What you will do:
- 1) According to the Lambda and SQS post, when did Amazon Web Services release SQS triggers for Lambda functions?
- 2) Copy the Lambda and SQS post word for word from "My wish I mentioned" to "Process The Messages?".

Document text:
* Start *

Update Nov 23, 2021,

My wish I mentioned at the end of this blog has been granted by AWS 🥳. AWS Lambda now supports partial batch response for SQS as an event source. Find the announcement here. I have written a new article on how to do it here https://vishnuprasad.blog/posts/aws-sqs-lambda-partial-batch-failure-improved-way/

Amazon Web Services released SQS triggers for Lambda functions in June 2018. You can use an AWS Lambda function to process messages in an Amazon Simple Queue Service (Amazon SQS) queue. Lambda polls the queue and invokes your Lambda function synchronously with an event that contains queue messages. Lambda reads messages in batches and invokes your function once for each batch. When your function successfully processes a batch, Lambda deletes its messages from the queue.

How Does Lambda Process The Messages?

By default, Lambda invokes your function as soon as records are available in the SQS queue. Lambda will poll up to 10(Can be increased) messages in your queue at once and will send that batch to the function. This means each invocation of lambda will receive up to 10 messages from the Queue to process. Once all messages in the batch are processed lambda will delete the batch from the queue and will start processing the next batch.

* End *

Dataset rows:
* Start *

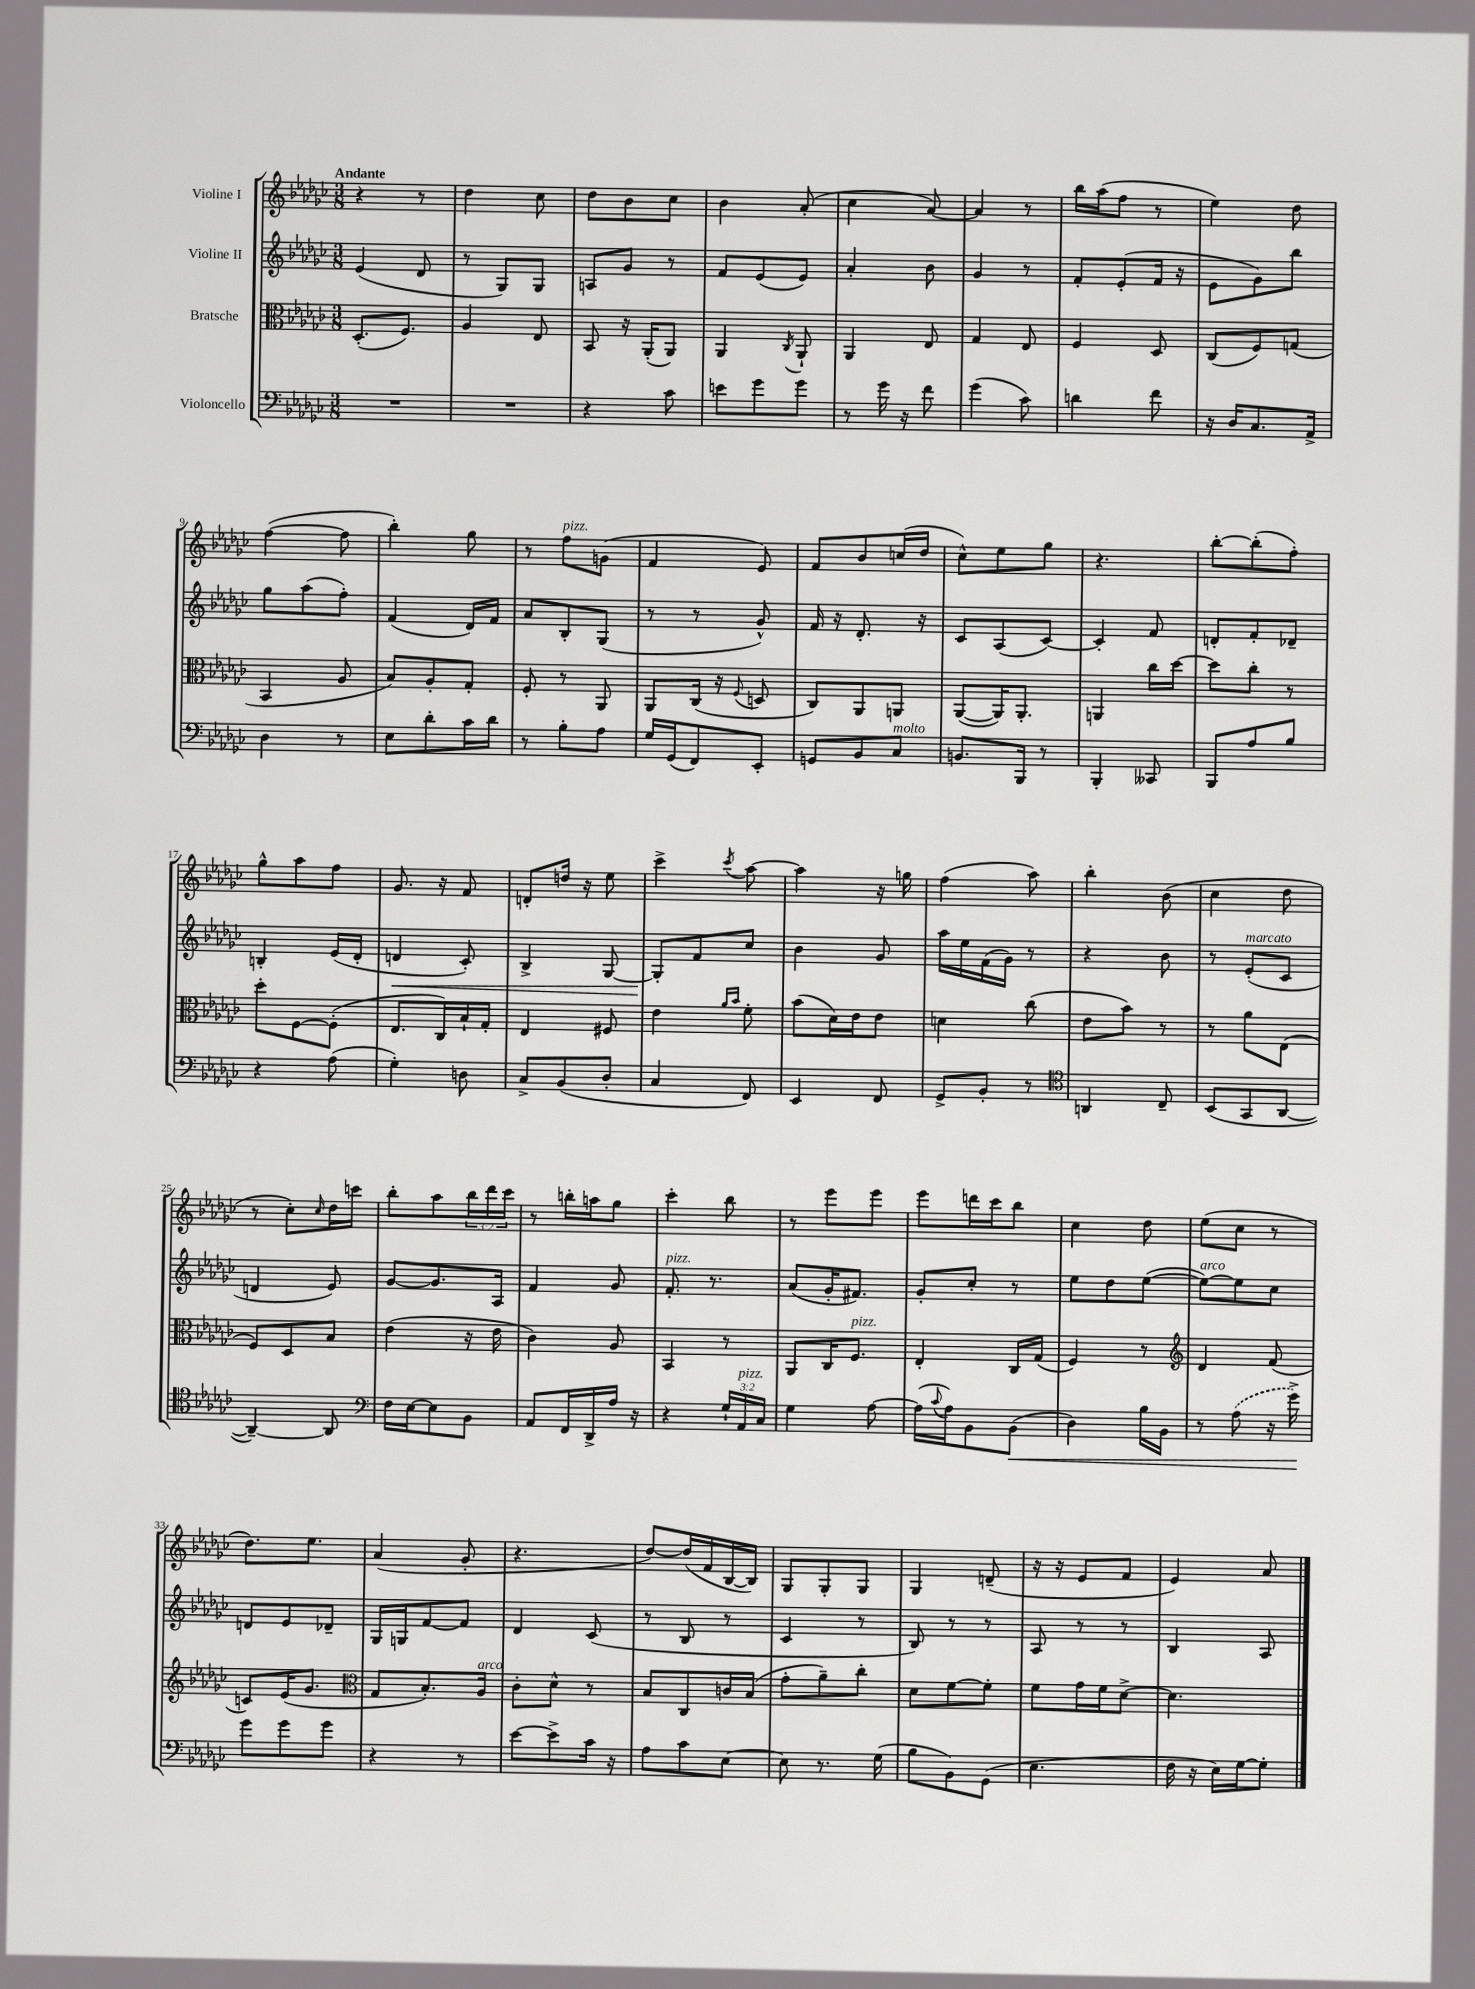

**kern	**kern	**kern	**kern
*staff4	*staff3	*staff2	*staff1
*clefF4	*clefC3	*clefG2	*clefG2
*k[b-e-a-d-g-c-]	*k[b-e-a-d-g-c-]	*k[b-e-a-d-g-c-]	*k[b-e-a-d-g-c-]
*M3/8	*M3/8	*M3/8	*M3/8
4.r	(8.D-'/L	(4e-/	4r
.	8.F/J)	.	.
.	.	8d-/	8r
=	=	=	=
4.r	4A-/	8r	4dd-\
.	.	8G-/L)	.
.	8E-/	8G-/J	8cc-\
=	=	=	=
4r	8BB-/	8A/L	8dd-\L
.	16r	8g-/J	8b-\
.	(16AA-'/LK	.	.
8c-\	8AA-/J)	8r	8cc-\J
=	=	=	=
8e\L	4AA-/	8f/L	4b-\
8g-\	.	(8e-/	.
.	8qC-/	.	.
8g-\J	8AA-`/	8e-/J)	(8a-'/
=	=	=	=
8r	4AA-/	4a-'/	4cc-\
16g-\	.	.	.
16r	.	.	.
8f\	8E-/	8b-\	[8a-/)
=	=	=	=
(4g-\	4G-/	4g-/	4a-/]
8c-\)	8E-/	8r	8r
=	=	=	=
4d\	4F/	8f'/L	16bb-\LL
.	.	.	(16aa-\J
.	.	(8e-'/	8ff\J
8f\	8D-/	16f/Jk	8r
.	.	16r	.
=	=	=	=
16r	(8C-/L	8e-\L	4ee-\)
16D-/LK	.	.	.
8.C-/	8F/)	8g-\)	.
.	(8G/J	8bb-\J	8dd-\
16AA-^/Jk	.	.	.
=	=	=	=
4D-\	4BB-/	8gg-\L	([4ff\
.	.	(8aa-\	.
8r	8A-/	8ff'\J)	8ff\]
=	=	=	=
8E-\L	8B-/L)	(4f/	4bb-'\)
8d-'\	8A-'/	.	.
16c-\L	8G-'/J	16d-/LL)	8gg-\
16d-\JJ	.	16f/JJ	.
=	=	=	=
8r	8F'/	8a-/L	8r
8B-'\L	8r	8B-'/	8ff\L
8A-\J	8AA-/	(8G-/J	(8g\J
=	=	=	=
16G-/LL	8AA-/L	8r	4f/
(16GG-/J	.	.	.
8FF/)	(16C-/Jk	8r	.
.	16r	.	.
.	8qqF/	.	.
8EE-'/J	8D/	8g-^^/)	8e-/)
=	=	=	=
8GG/L	8C-/L)	16f/	8f/L
.	.	16r	.
8BB-/	8AA-/	8.d-'/	8b-/
8C-/J	8AA/J	.	(16cc/L
.	.	16r	16dd-/JJ
=	=	=	=
8.BB/L	([8AA-/L	8c-/L	8cc-^^\L)
.	16AA-/]K)	(8A-/	8ee-\
16BBB-/Jk	8.AA-'/J	.	.
8r	.	[8c-/J)	8gg-\J
=	=	=	=
4BBB-'/	4AA/	4c-'/]	4.r
8CC--/	16cc-\LL	8f/	.
.	[16dd-\JJ	.	.
=	=	=	=
8BBB-/L	8dd-\]L	8d'/L	[8bb-'\L
8A-/	8cc-'\J	8f'/	(8bb-'\]
8B-/J	8r	8d-~/J	8ff'\J)
=	=	=	=
4r	8dd-'\L	4B'/	8gg-^^\L
.	[8F\	.	8aa-\
(8A-\	(8F'\]J	(16e-/LL	8ff\J
.	.	16d-'/JJ	.
=	=	=	=
4G-'\)	8.E-/L	4d/	8.g-/
.	16C-/L)	.	16r
8D\	16B-`/	8c-'/)	8f/
.	16G-'/JJ	.	.
=	=	=	=
8C-^/L	4E-/	4B-^/	8d'/L
(8BB-/	.	.	16dd/Jk
.	.	.	16r
8D-'/J	8F#/	[8G-/	8ee-\
=	=	=	=
4C-/	4e-\	8G-'/]L	4ccc-^\
.	.	8f/	.
.	16qqa-/LL	.	.
.	16qqb-/JJ	.	8qccc-/
8FF/)	8f'\	8cc-/J	[8aa-\
=	=	=	=
4EE-/	(8b-\L	4b-\	4aa-\]
.	16d-\L)	.	.
.	16e-\J	.	.
8FF/	8e-\J	8g-/	16r
.	.	.	16gg\
=	=	=	=
8GG-^/L	4d\	16aa-\LL	(4ff\
.	.	16ee-\	.
8BB-'/J	.	(16f\	.
.	.	16g-\JJ)	.
8r	(8cc-\	8r	8aa-\)
=	=	=	=
*clefC4	*	*	*
4AA/	8e-\L	4r	4bb-'\
.	8b-\J)	.	.
8C-~/	8r	8b-\	(8b-\
=	=	=	=
(8BB-/L	8r	8r	4cc-\
8GG-/	8a-\L	(8e-'/L	.
[8AA-/J	(8E-\J	8c-/J	8dd-\
=	=	=	=
4AA-~/_)	8F/L)	4d/	8r
.	8D-/	.	8cc-'\L)
.	.	.	16qqcc-/
8AA-/]	8B-/J	8e-/)	16dd-\L
.	.	.	16ccc\JJ
=	=	=	=
*clefF4	*	*	*
16F\LL	(4e-\	[8g-/L	8bb-'\L
[16E-\J	.	.	.
8E-\]	.	8.g-/]	8aa-\
8BB-\J	16r	.	24bb-\L
.	.	.	24ddd-\
.	16e-\	16A-/Jk	.
.	.	.	24ccc-\JJ
=	=	=	=
8AA-/L	4c-\)	4f/	8r
16FF/L	.	.	16bb'\LL
16DD-^/	.	.	16aa\J
16A-/JJ	8A-/	8g-/	8gg-\J
16r	.	.	.
=	=	=	=
4r	4BB-/	8.f'/	4ccc-'\
.	.	8.r	.
24G-`/LL	8r	.	8bb-\
24AA-/	.	.	.
24C-/JJ	.	.	.
=	=	=	=
4G-\	8AA-/L	(8a-/L	8r
.	16C-/K	16g-'/K	8eee-\L
.	8.F/J	8.f#/J)	.
[8A-\	.	.	8eee-\J
=	=	=	=
(16A-\]LL	4E-'/	8g-'/L	8eee-\L
8qqc-/	.	.	.
16A-\J)	.	.	.
8BB-\	.	8cc-'/J	16ddd\L
.	.	.	16ccc-\J
(8BB-\J	16C-/LL	8r	8bb-\J
.	(16G-/JJ	.	.
=	=	=	=
4D-\)	4F/)	8ee-\L	4cc-\
.	.	8dd-\	.
16B-\LL	8r	([8ee-\J	8dd-\
16BB-\JJ	.	.	.
=	=	=	=
*	*clefG2	*	*
8r	4d-/	8ee-\_L)	(8ee-\L
(8A-\	.	8ee-\]	8cc-\J
16r	(8f/	8cc-\J	8r
16g-^\)	.	.	.
=	=	=	=
8g-\L	8c/L)	8d/L	8.dd-\L)
8g-\	(16e-/K	8e-/	.
.	8.g-/J	.	8.ee-\J
8g-\J	.	8d-~/J	.
=	=	=	=
*	*clefC3	*	*
4r	8G-/L	16G-/LL	(4a-/
.	.	16G/J	.
.	8.B-'/)	[8f/	.
8r	.	8f/]J	8g-'/
.	16A-/Jk	.	.
=	=	=	=
[8e-\L	8c-'\L	4d-/	4.r
8e-^\]	8d-^^\J	.	.
16c-\Jk	8r	(8c-/	.
16r	.	.	.
=	=	=	=
8A-\L	8B-/L	8r	[8dd-/L)
8c-\	8C-/	8B-/	(16dd-/]L
.	.	.	16f/
[8E-\J	16c/L	8r	[16B-/
.	(16B-/JJ	.	16B-/]JJ)
=	=	=	=
8E-\]	8g-'\L	4c-/	8G-/L
8.r	8a-~\)	.	8G-'/
.	8cc-'\J	8r	8G-/J
(16G-\	.	.	.
=	=	=	=
8B-\L	8d-\L	8B-/)	4G-/
8BB-\)	[8f\	8r	.
(8GG-\J	8f'\]J	8r	(8d~/
=	=	=	=
4.E-\	8f\L	8A-/	16r
.	.	.	16r
.	16g-\L	8r	8e-/L
.	16f\J	.	.
.	[8d-^\J	8r	8f/J
=	=	=	=
16F\	4.d-\]	4B-/	4e-/)
16r	.	.	.
16E-\LL)	.	.	.
[16G-\J	.	.	.
8G-'\]J	.	8A-/	8a-/
==	==	==	==
*-	*-	*-	*-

* End *

Full solutions:
- 1) June 2018.

- 2)
My wish I mentioned at the end of this blog has been granted by AWS 🥳. AWS Lambda now supports partial batch response for SQS as an event source. Find the announcement here. I have written a new article on how to do it here https://vishnuprasad.blog/posts/aws-sqs-lambda-partial-batch-failure-improved-way/

Amazon Web Services released SQS triggers for Lambda functions in June 2018. You can use an AWS Lambda function to process messages in an Amazon Simple Queue Service (Amazon SQS) queue. Lambda polls the queue and invokes your Lambda function synchronously with an event that contains queue messages. Lambda reads messages in batches and invokes your function once for each batch. When your function successfully processes a batch, Lambda deletes its messages from the queue.

How Does Lambda Process The Messages?